### GIVEN INFORMATION

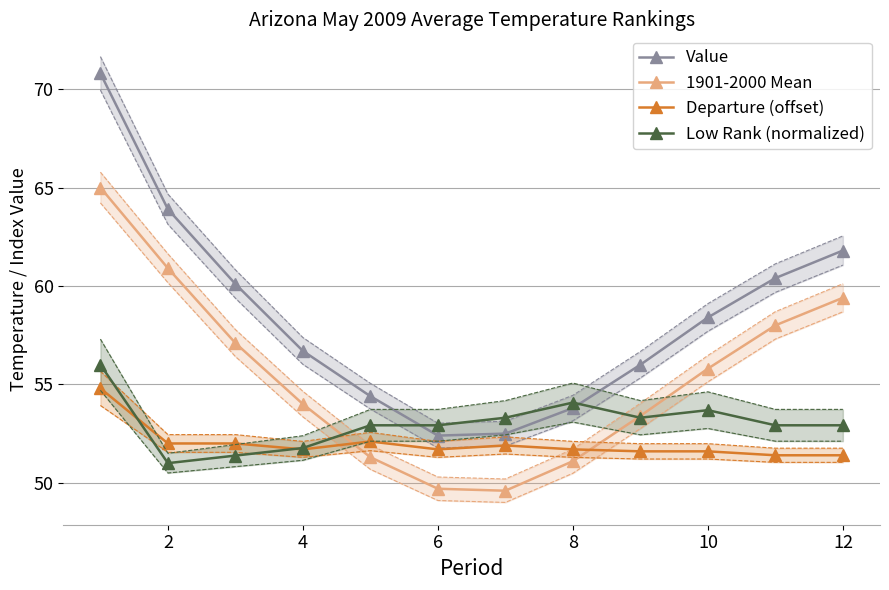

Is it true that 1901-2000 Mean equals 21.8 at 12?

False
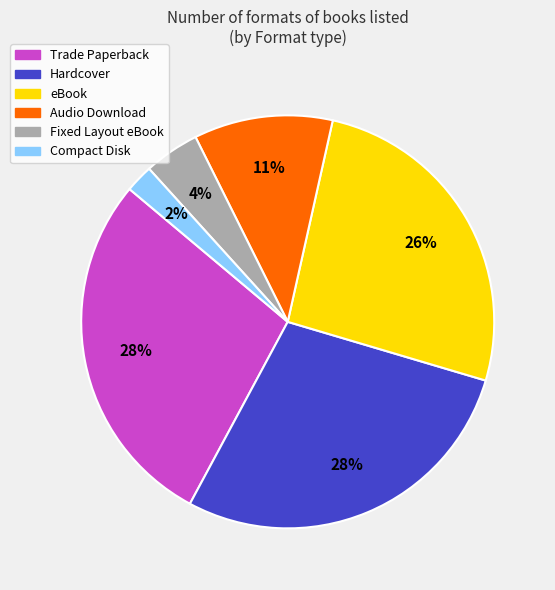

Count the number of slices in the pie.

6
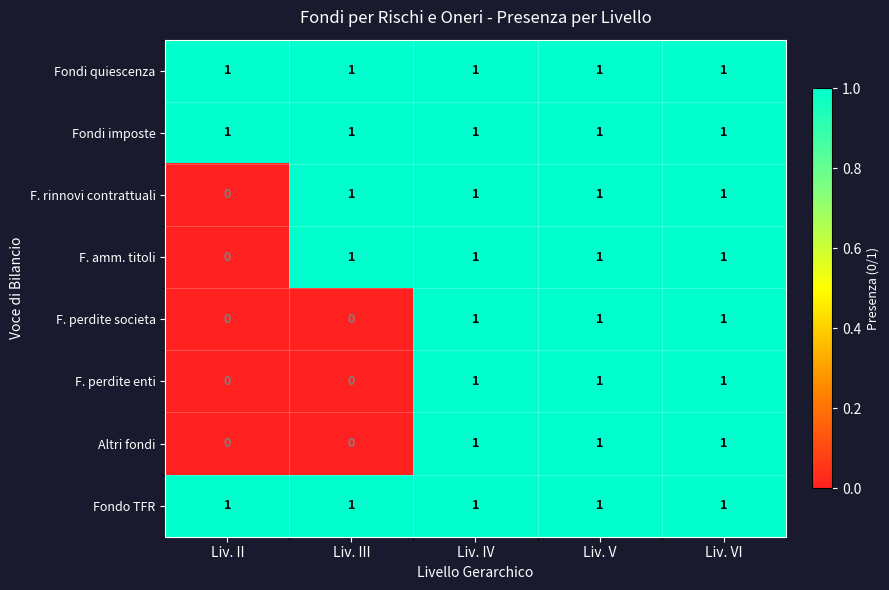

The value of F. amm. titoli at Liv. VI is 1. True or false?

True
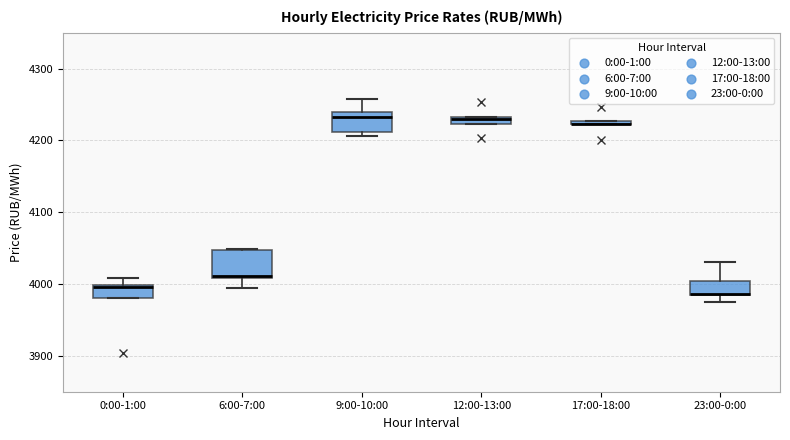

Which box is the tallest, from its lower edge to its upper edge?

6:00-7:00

==

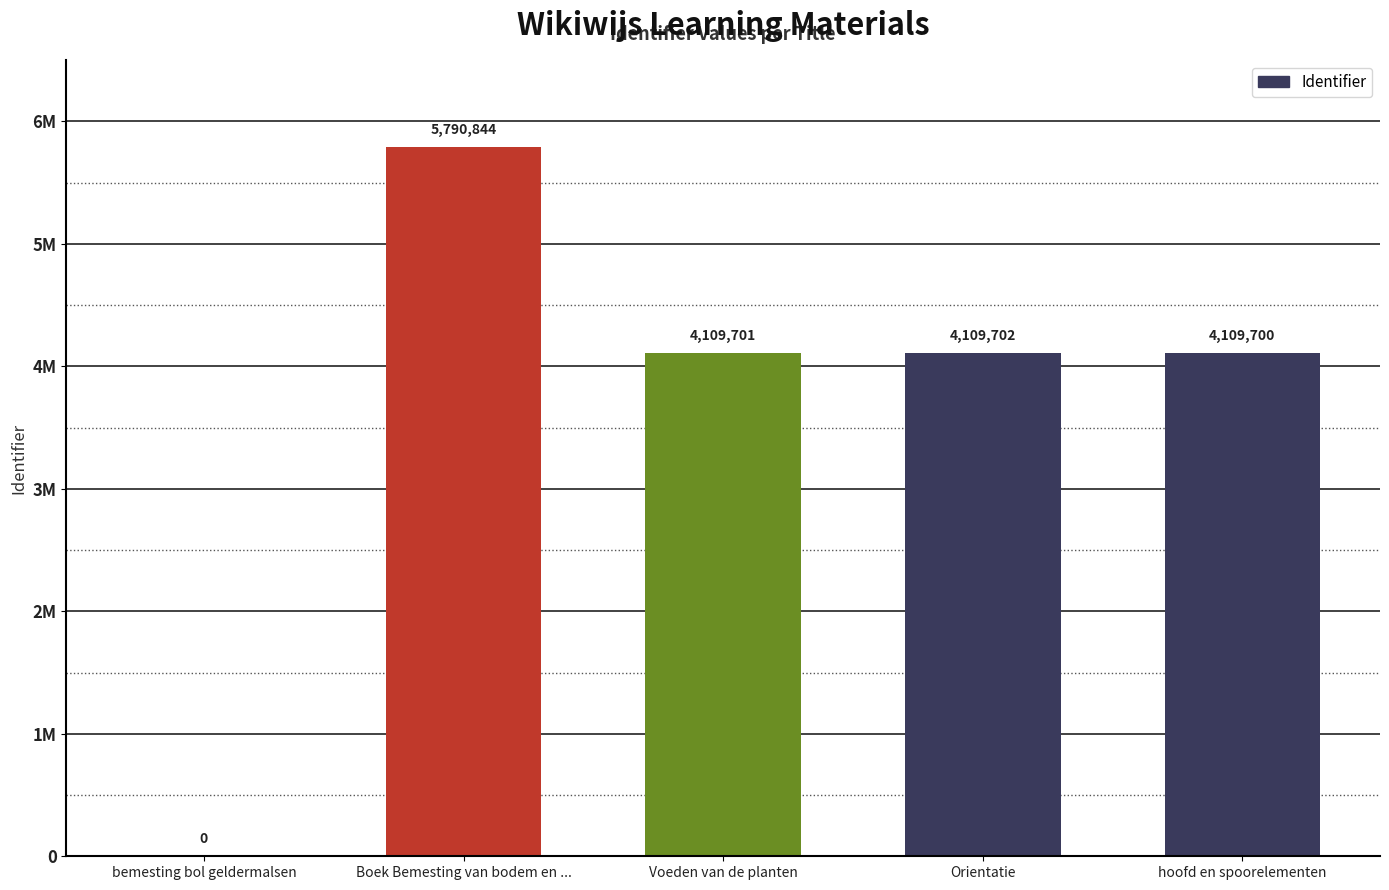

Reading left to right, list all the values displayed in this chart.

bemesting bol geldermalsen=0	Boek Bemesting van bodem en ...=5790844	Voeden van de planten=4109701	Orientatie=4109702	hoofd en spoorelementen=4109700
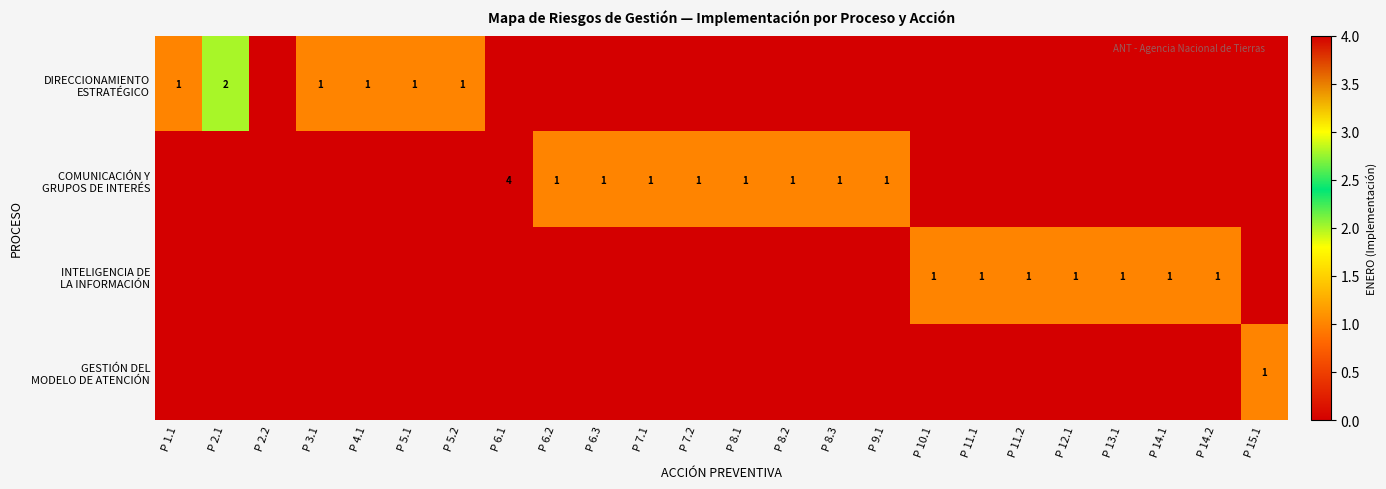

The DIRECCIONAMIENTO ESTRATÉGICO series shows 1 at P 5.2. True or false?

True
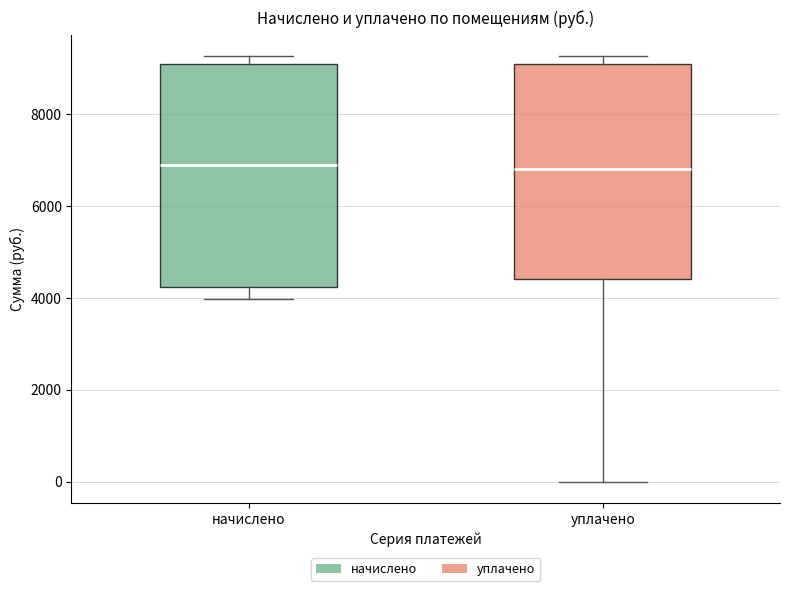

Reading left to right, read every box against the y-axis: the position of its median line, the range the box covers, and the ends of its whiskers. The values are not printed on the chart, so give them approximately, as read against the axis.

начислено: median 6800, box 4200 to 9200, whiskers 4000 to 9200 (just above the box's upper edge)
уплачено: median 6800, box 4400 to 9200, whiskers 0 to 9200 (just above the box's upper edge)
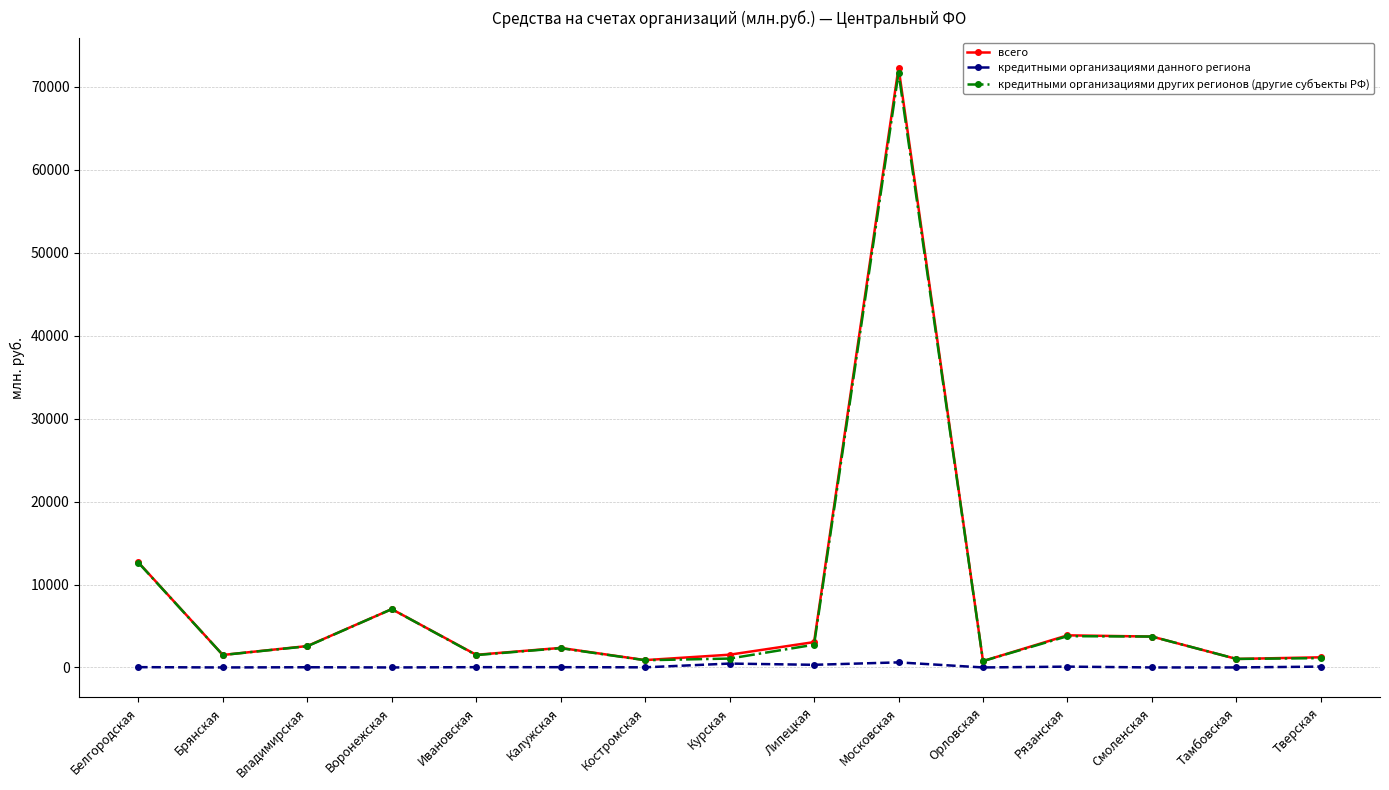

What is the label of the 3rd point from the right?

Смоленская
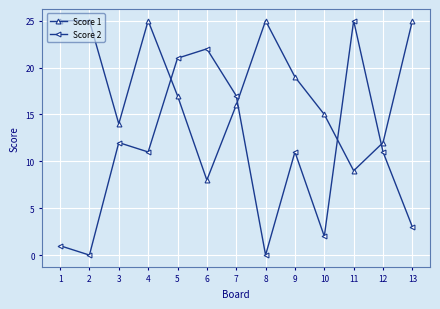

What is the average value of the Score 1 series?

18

### WORK TO COMPLETE
Gather every line above that contains the word "left" and copy each such line in full.

### RESPONSE
Reading left to right, list all the values displayed in this chart.
Reading left to right, read every box against the y-axis: the position of its median line, the range the box covers, and the ends of its whiskers. The values are not printed on the chart, so give them approximately, as read against the axis.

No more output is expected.